The two newest suits also follow the past suits by naming the Rev. Samuel Harrison, a teacher, and the Rev. Ellsworth McIntyre, the director, as defendants. The latest suits are also filed against Dennis Slack, a teacher at the school. Also named in a prior suit is teacher Esther Slack.
Harrison has also been arrested and charged with child abuse related to his activities as a teacher. He entered a pretrial counseling program and had the charge dismissed, prosecutors said.
In the past, the defendants and their attorneys have denied any abuse or wrongdoing. Their attorneys, Peter Miller and Mel Black in Miami, were unavailable for comment.
Both of the new lawsuits say the students, Brandon K. Jennings and Kyle Kiley, suffered assault and battery at the hands of Harrison and Slack for almost a year, beginning in fall 1999. The parents removed their children from the school.
The suits allege the teachers:
Hit, scratched, punched, pinched, pushed, and grabbed the children;
Made them watch as other children were abused;
Informed each child that “if he misbehaved, he would go to hell, and that his parents would not love him and he would be punished in the eyes of the church”;
Refused the child access to toilet facilities and adequate food and drink;
Screamed at the children, pulled their hair, forced food in their mouth, heaved students out of a chair by the collar, and spanked them despite the defendants’ claim of a policy forbidding corporal punishment.
“There were general allegations that one of the ways they disciplined the children was to make them put their head on a table for extended periods of time,” Zelman said. “In one case, they forced a girl’s head down, causing her tooth to go through her lip.”
In addition to suing on grounds that an assault and battery occurred, the suit alleges negligence by the church and McIntyre for failing to oversee the school, monitor the actions of its teachers, or appropriately investigate allegations of abuse of students.
None of the suits specify an amount of money the parents seek. Zelman said many of the parents he represents remain angry at the school.
“There’s anger, there’s bitterness, there are the things you’d expert from victims of abuse. They feel like they’re on trial,” Zelman said.
The three prior suits have survived several defense attacks requesting dismissal. Each side has spent months taking depositions. That process is continuing, Zelman said Friday.
Harrison’s former attorney, Clark Mervis of Miami, made several arguments defending him against the allegations in court documents filed as responses to the civil suit and the criminal case.

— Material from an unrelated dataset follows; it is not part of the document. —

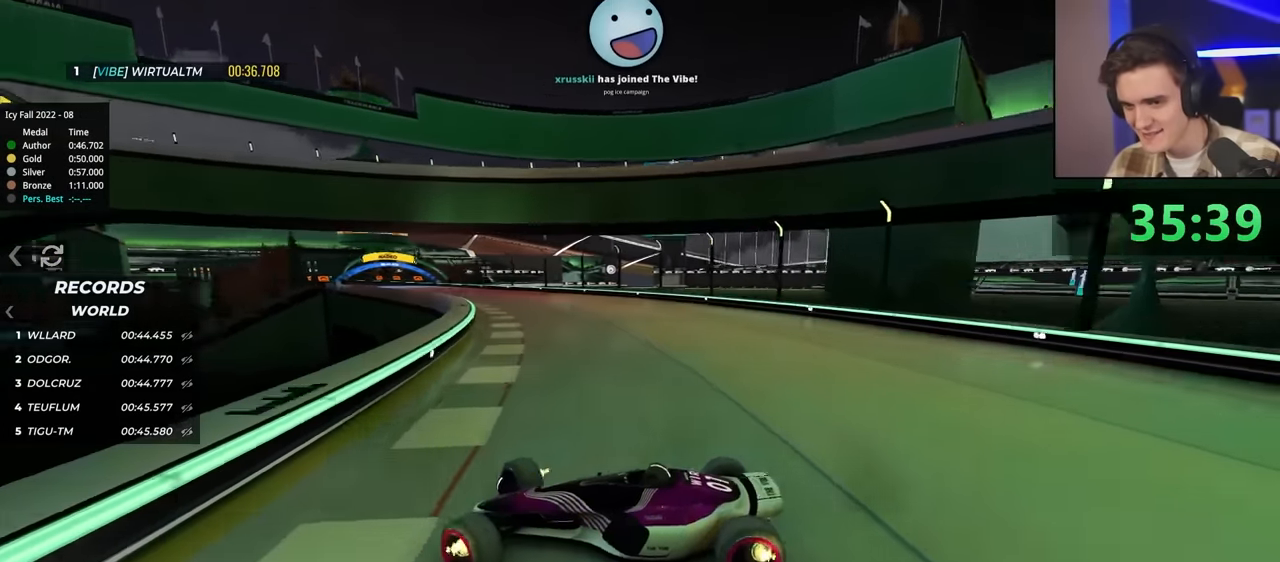
{"keys": ["right", "up"], "events": [[284, "up", "up"], [384, "up", "down"]]}
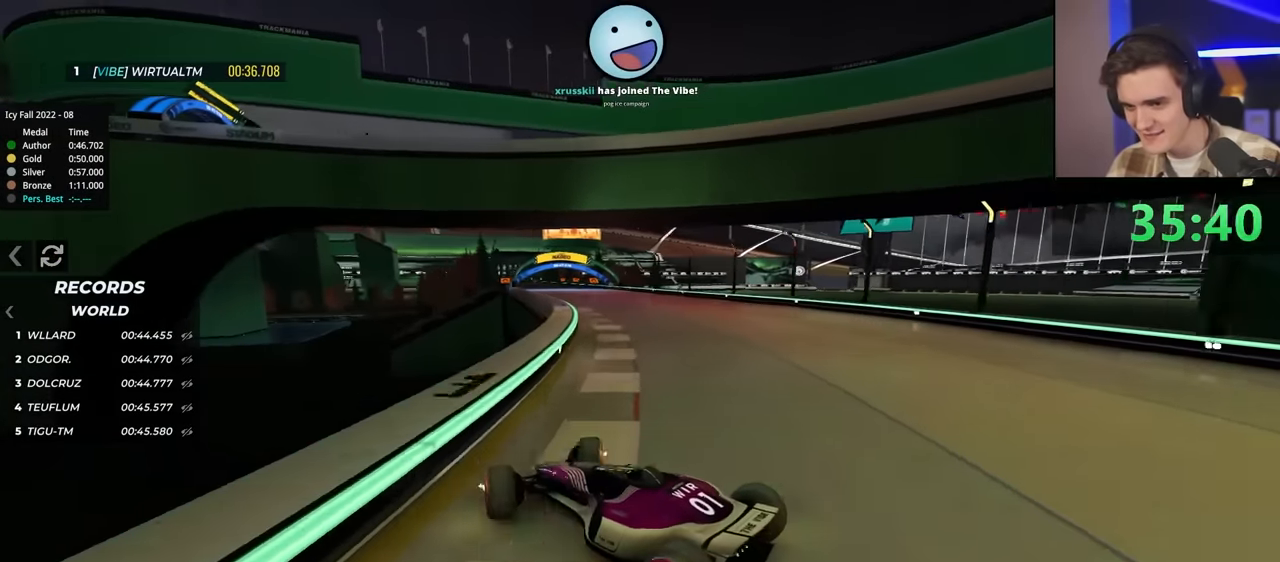
{"keys": ["left", "up"], "events": [[400, "right", "up"], [500, "left", "down"]]}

Mervis had argued the law allows parents, or those recognized by law to act as a parent, such as a teacher, to discipline students in a way that would constitute battery or even child abuse as long as the corporal punishment is an attempt to discipline the child.
“Our position is a teacher has some rights to use corporal punishment as a parent would, and as long as it’s not excessive or done for malicious purposes, it does not constitute child abuse,” Mervis has said.